REALISATIONS OF QUANTUM GLp,q(2) AND JORDANIAN GLh,h′(2) DEEPAK PARASHAR and ROGER J. McDERMOTT

Non Standard (or Jordanian) deformations of Lie groups and Lie algebras has been a subject of considerable interest in the mathematical physics community. Jordanian deformations for GL(2) were introduced in [1,2], its two parametric generalisation given in [3] and extended to the supersymmetric case in [4]. Non Standard deformations of sl(2) (i.e. at the algebra level) were first proposed in [5], the universal R-matrix presented in [6-8] and irreducible representations studied in [9,10]. A peculiar feature of this deformation (also known as h-deformation) is that the corresponding R-matrix is triangular.

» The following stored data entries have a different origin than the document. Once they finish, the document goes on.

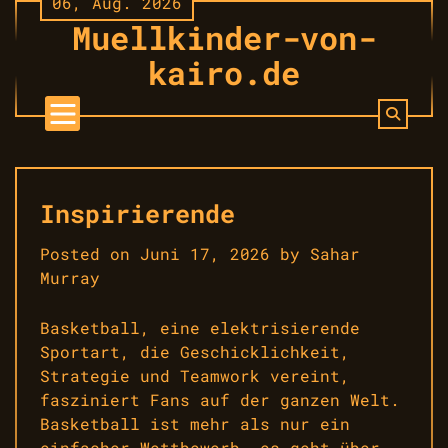
06, Aug. 2026
Skip
Muellkinder-von-
to
content
kairo.de
Inspirierende
Posted on
Juni 17, 2026
by
Sahar
Murray
Basketball, eine elektrisierende
Sportart, die Geschicklichkeit,
Strategie und Teamwork vereint,
fasziniert Fans auf der ganzen Welt.
Basketball ist mehr als nur ein
einfacher Wettbewerb, es geht über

It was shown in [11] that up to isomorphism, GLq(2) and GLh(2) are the only possible distinct deformations (with central determinant) of the group GL(2). In [12], an interesting observation was made that the h-deformation could be obtained by a singular limit of a similarity transformation from the q-deformations of the group GL(2). Given this contraction procedure, it would be useful to look for Jordanian deformations of other q-groups. In the present paper, we focus our attention on a particular two parameter quantum group, denoted Gr,s, which provides a realisation of the well known GLp,q(2). We investigate the contraction procedure on Gr,s, in order to obtain its non standard counterpart. The generators of the contracted structure are employed to realise the two parameter non standard GLh,h′(2). This is similar to what happens in the q-deformed case.